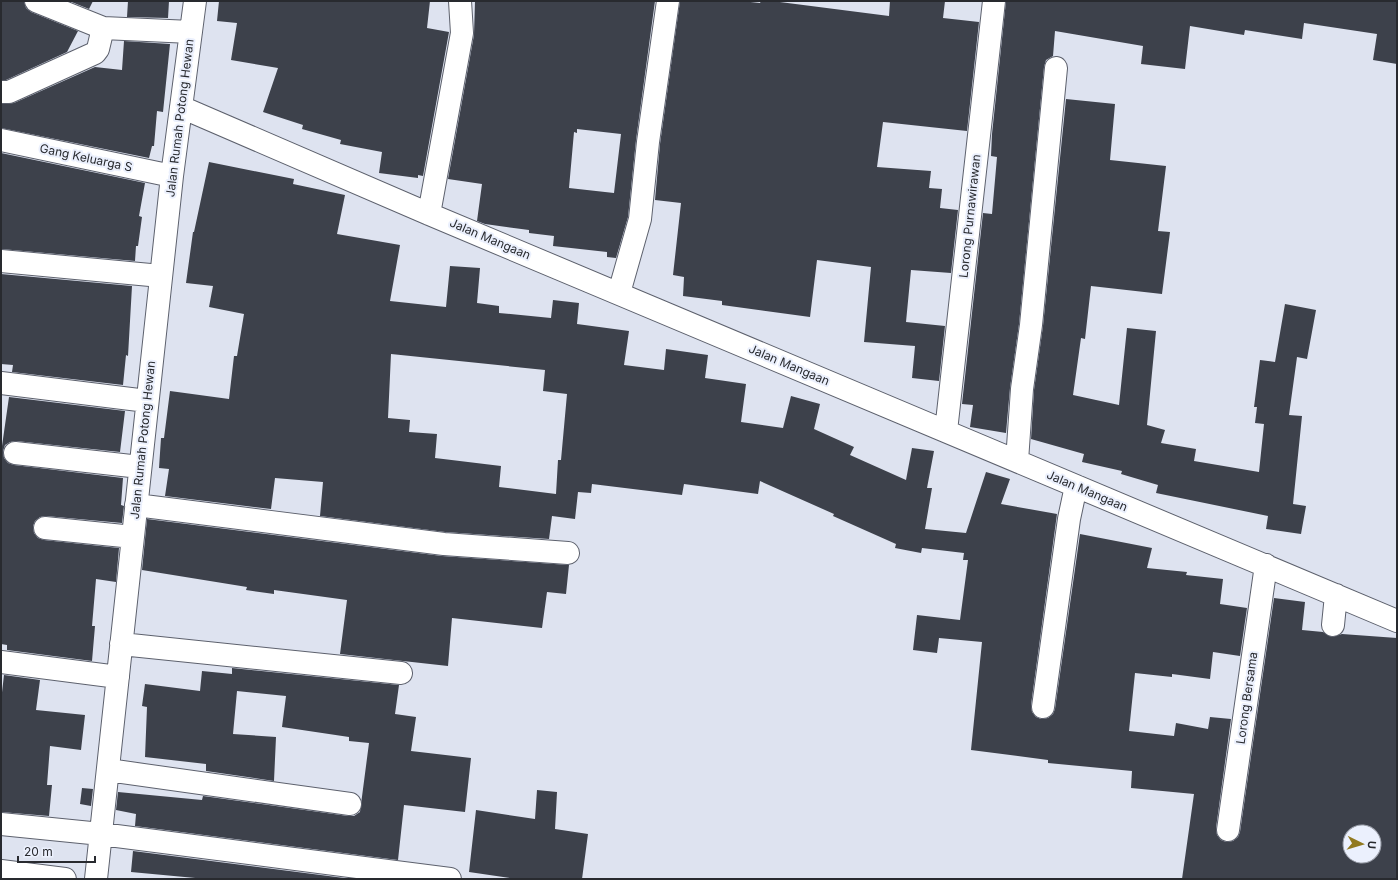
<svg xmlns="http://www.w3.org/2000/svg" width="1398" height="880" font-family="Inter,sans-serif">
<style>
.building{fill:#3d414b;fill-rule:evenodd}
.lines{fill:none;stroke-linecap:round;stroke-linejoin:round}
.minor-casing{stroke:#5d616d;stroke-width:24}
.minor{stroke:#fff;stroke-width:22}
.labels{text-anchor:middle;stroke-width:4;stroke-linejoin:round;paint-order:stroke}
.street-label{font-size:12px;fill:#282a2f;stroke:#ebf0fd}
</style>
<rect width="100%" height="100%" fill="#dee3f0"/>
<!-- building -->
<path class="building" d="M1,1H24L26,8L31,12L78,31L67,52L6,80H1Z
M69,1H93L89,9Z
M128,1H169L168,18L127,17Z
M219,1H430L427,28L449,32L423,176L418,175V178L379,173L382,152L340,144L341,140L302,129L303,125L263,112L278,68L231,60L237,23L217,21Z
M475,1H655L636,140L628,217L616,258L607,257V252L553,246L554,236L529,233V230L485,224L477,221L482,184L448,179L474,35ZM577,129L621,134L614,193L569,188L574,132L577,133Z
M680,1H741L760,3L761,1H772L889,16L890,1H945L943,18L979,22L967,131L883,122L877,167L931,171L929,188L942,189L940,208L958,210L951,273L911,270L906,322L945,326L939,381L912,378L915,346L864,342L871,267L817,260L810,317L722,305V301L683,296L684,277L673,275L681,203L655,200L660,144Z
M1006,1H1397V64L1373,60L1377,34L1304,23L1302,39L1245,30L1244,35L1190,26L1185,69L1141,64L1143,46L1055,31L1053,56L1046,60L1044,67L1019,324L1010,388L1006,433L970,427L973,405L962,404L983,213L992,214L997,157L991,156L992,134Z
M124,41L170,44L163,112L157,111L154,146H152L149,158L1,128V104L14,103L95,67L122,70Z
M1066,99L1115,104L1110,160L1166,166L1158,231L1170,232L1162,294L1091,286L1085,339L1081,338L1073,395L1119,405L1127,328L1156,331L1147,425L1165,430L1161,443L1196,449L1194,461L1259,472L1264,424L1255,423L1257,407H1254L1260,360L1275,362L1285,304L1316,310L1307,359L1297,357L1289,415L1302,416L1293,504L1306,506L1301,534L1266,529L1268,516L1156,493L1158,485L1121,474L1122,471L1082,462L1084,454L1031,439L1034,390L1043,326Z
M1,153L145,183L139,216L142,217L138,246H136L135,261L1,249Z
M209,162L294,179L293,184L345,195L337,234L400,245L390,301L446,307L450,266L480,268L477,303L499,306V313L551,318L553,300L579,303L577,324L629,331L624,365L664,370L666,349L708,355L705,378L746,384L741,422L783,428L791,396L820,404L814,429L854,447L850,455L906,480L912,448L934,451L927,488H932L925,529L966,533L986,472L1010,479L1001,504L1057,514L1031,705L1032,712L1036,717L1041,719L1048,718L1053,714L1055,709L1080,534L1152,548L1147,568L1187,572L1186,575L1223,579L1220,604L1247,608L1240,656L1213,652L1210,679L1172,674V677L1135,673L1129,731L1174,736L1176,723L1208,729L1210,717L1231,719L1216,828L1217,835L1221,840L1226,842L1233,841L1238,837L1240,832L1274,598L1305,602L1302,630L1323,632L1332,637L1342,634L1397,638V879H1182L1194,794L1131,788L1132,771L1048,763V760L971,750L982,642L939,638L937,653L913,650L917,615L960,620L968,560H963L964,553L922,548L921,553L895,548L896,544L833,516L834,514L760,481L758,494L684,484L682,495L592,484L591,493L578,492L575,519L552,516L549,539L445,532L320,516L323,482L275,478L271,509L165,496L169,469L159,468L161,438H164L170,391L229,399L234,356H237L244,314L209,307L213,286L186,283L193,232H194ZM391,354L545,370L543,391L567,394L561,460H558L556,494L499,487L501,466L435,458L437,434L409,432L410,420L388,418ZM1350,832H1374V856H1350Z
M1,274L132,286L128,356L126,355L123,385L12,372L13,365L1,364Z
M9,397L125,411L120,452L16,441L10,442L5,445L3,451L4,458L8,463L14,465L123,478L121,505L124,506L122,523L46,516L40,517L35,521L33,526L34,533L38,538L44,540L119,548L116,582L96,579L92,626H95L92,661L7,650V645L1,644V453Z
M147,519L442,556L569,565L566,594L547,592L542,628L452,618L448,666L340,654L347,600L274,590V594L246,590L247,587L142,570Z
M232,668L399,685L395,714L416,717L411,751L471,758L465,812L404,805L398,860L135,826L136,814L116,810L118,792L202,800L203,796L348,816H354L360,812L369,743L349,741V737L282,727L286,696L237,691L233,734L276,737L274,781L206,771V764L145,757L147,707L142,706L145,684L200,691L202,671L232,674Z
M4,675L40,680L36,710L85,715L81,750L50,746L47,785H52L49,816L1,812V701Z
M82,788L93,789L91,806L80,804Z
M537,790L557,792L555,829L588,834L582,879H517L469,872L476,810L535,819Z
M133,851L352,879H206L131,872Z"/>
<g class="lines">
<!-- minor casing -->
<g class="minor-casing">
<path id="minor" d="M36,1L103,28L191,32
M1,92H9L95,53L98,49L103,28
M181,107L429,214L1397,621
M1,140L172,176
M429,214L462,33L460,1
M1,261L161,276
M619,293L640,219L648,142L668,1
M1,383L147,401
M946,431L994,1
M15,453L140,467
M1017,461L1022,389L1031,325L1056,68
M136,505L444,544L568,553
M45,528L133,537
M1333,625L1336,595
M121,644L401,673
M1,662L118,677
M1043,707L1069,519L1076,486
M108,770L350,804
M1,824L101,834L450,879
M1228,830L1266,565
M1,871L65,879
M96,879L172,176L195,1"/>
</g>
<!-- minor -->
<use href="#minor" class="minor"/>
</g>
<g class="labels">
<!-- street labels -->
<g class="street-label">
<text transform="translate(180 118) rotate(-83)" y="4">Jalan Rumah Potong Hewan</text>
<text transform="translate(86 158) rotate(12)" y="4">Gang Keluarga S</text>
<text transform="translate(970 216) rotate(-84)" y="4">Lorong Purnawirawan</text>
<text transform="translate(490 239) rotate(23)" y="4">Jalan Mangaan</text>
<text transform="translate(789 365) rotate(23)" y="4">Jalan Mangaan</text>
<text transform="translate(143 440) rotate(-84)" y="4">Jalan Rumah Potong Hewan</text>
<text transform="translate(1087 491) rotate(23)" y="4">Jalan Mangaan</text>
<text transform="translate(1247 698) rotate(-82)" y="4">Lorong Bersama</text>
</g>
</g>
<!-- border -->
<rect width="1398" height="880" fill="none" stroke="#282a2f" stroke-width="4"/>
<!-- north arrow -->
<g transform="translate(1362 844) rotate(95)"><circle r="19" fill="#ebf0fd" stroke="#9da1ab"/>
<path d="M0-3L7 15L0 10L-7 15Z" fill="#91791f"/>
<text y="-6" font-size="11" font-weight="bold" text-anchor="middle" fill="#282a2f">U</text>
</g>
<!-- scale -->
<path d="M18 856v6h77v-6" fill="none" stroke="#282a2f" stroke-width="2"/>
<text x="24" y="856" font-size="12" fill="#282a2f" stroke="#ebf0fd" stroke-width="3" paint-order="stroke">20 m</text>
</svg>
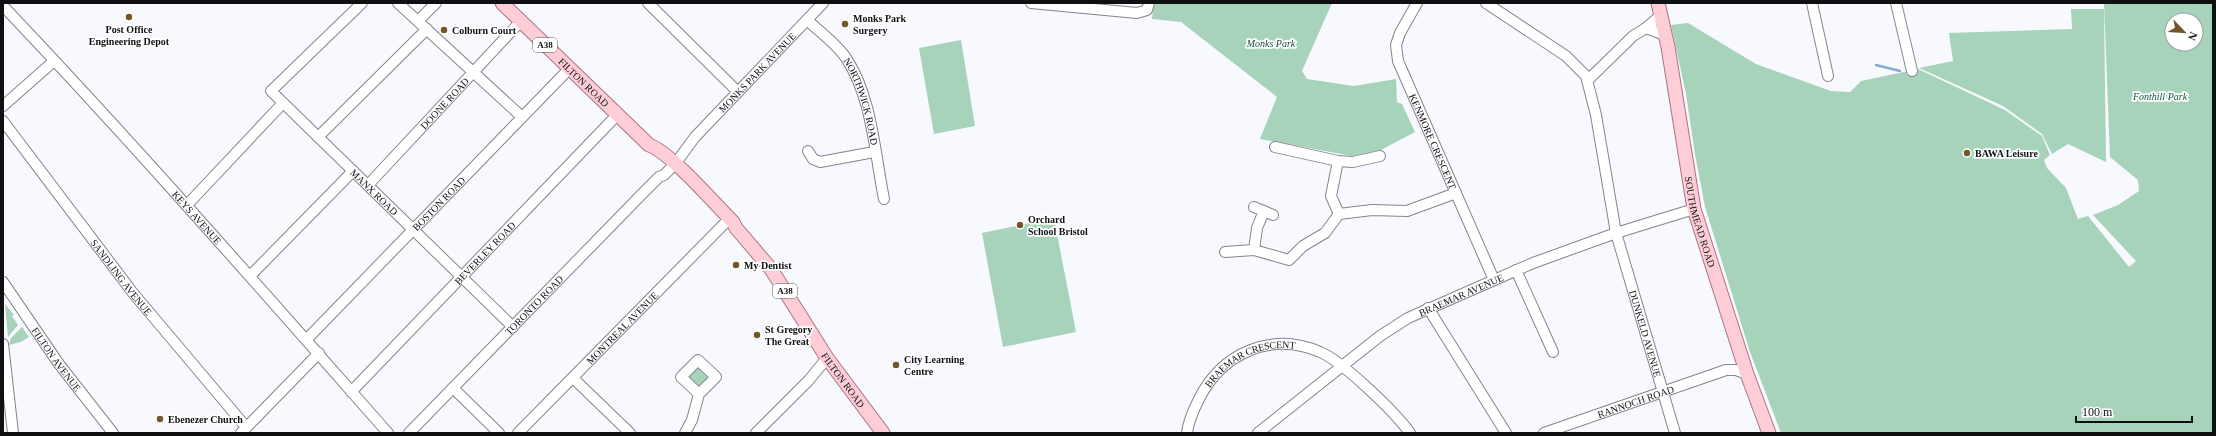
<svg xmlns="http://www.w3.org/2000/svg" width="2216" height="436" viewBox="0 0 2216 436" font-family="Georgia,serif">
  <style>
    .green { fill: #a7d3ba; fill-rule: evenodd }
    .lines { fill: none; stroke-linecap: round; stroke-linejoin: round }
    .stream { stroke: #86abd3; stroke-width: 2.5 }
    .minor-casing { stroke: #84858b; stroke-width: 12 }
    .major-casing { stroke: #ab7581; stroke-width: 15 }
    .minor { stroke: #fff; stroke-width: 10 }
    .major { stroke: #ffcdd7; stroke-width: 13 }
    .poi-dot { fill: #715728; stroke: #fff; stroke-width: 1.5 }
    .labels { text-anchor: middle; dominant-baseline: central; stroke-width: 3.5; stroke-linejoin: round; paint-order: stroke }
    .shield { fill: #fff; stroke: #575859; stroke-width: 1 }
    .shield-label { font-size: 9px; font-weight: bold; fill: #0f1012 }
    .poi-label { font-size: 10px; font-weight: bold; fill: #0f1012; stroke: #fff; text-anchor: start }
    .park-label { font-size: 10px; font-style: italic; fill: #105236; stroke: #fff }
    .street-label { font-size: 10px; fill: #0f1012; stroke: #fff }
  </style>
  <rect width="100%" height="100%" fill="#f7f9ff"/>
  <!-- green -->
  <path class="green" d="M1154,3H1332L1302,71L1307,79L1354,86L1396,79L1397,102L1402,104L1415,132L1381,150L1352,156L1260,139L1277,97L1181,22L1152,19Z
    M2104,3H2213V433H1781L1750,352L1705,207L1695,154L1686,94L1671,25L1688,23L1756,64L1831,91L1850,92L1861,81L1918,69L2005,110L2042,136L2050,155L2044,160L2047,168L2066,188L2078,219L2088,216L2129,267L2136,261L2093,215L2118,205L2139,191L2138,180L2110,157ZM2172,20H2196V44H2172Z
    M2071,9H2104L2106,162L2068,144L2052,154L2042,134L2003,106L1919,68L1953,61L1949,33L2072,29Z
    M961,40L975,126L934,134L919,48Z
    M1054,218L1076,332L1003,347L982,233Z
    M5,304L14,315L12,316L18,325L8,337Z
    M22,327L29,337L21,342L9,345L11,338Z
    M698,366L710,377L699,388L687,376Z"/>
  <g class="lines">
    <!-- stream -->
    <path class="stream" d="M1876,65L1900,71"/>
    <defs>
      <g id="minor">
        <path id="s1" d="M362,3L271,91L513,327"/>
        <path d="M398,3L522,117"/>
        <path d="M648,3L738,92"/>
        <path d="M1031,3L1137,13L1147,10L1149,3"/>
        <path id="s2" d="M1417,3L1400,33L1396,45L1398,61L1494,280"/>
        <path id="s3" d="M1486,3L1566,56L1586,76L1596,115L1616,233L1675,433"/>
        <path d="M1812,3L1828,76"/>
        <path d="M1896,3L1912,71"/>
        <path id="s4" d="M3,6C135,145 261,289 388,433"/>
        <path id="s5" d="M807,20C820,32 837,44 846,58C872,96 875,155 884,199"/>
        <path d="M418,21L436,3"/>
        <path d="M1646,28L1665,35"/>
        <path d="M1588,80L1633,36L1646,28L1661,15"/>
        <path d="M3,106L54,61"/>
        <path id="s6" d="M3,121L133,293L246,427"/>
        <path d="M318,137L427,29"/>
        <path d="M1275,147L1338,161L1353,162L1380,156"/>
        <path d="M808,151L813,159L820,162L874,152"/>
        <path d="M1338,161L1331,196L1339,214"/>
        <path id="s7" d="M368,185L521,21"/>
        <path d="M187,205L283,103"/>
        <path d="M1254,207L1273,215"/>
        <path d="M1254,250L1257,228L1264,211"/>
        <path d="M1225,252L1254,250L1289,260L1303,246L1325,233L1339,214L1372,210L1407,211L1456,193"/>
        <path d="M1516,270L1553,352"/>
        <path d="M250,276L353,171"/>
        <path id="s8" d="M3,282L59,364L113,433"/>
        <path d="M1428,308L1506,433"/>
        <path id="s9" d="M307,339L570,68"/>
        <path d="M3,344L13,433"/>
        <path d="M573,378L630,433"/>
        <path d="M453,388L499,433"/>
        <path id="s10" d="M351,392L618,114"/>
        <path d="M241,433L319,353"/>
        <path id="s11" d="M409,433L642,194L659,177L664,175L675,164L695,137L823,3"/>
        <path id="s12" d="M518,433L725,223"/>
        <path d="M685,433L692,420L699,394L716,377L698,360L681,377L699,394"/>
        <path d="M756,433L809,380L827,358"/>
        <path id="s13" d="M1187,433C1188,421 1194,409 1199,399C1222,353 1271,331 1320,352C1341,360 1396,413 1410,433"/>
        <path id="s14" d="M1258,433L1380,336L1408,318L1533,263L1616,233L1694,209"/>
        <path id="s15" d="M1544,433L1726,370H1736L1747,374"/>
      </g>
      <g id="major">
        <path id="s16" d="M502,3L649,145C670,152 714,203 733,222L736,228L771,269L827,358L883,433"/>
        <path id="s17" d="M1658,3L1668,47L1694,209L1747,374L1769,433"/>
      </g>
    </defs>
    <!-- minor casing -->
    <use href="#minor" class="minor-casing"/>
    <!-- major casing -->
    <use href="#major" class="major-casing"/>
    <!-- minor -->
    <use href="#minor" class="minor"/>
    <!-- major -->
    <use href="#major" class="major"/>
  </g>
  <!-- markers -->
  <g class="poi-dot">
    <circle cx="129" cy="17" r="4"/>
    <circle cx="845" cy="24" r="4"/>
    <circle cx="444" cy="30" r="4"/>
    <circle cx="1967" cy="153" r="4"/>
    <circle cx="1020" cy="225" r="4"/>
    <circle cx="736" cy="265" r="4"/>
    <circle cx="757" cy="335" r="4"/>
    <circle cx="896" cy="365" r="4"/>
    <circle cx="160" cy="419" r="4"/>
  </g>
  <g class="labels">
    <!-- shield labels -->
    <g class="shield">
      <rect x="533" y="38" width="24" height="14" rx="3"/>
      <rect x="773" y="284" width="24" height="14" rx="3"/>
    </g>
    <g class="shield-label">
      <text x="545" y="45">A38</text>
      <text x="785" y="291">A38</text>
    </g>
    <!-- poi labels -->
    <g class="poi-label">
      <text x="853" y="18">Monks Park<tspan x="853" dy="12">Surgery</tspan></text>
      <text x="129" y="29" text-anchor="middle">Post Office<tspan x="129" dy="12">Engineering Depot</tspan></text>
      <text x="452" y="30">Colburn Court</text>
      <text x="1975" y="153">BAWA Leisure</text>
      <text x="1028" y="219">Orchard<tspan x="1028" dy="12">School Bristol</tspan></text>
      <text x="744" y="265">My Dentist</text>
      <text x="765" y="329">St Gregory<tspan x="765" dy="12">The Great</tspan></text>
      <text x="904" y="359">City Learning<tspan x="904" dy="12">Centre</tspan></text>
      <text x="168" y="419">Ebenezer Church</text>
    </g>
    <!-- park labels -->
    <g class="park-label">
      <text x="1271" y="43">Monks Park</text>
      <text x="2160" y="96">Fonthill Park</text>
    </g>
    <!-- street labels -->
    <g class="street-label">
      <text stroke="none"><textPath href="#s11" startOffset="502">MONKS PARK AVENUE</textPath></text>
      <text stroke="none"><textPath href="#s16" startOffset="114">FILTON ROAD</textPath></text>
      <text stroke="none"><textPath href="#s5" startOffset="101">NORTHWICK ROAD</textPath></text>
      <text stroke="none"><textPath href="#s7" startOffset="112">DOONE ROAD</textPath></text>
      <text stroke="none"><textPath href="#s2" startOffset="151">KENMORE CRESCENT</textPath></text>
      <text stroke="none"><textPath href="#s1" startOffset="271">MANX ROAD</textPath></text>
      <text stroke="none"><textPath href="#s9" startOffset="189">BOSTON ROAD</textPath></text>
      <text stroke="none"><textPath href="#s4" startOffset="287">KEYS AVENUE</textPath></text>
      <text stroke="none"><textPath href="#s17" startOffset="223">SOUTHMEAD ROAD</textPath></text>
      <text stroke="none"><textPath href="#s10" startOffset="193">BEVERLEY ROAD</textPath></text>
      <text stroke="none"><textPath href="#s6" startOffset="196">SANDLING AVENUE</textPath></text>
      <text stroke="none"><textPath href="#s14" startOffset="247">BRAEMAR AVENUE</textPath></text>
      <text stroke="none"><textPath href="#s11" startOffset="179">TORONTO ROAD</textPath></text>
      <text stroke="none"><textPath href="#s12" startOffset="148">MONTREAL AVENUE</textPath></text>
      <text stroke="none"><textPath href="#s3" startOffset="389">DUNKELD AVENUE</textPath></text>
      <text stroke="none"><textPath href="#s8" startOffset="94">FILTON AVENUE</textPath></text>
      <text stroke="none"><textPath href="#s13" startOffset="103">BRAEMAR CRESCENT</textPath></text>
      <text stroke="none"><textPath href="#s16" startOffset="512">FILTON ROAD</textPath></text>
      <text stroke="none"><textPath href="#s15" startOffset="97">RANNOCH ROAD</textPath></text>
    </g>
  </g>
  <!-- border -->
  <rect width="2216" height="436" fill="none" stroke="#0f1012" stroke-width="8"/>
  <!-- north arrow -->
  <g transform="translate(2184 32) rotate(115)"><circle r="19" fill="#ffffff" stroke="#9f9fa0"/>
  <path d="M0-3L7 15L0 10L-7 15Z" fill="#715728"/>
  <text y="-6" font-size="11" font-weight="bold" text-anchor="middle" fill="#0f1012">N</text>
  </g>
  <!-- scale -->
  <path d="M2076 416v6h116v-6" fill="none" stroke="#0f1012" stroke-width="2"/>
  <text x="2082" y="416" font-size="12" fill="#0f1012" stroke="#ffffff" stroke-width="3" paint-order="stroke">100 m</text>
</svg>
========================================
• _BRIEF_
Give again exactly, and only, the lines above starting at the one with "9px; font-weight: bold;" and ending at the one with "<!-- green -->".

• _TASK RESULT_
    .shield-label { font-size: 9px; font-weight: bold; fill: #0f1012 }
    .poi-label { font-size: 10px; font-weight: bold; fill: #0f1012; stroke: #fff; text-anchor: start }
    .park-label { font-size: 10px; font-style: italic; fill: #105236; stroke: #fff }
    .street-label { font-size: 10px; fill: #0f1012; stroke: #fff }
  </style>
  <rect width="100%" height="100%" fill="#f7f9ff"/>
  <!-- green -->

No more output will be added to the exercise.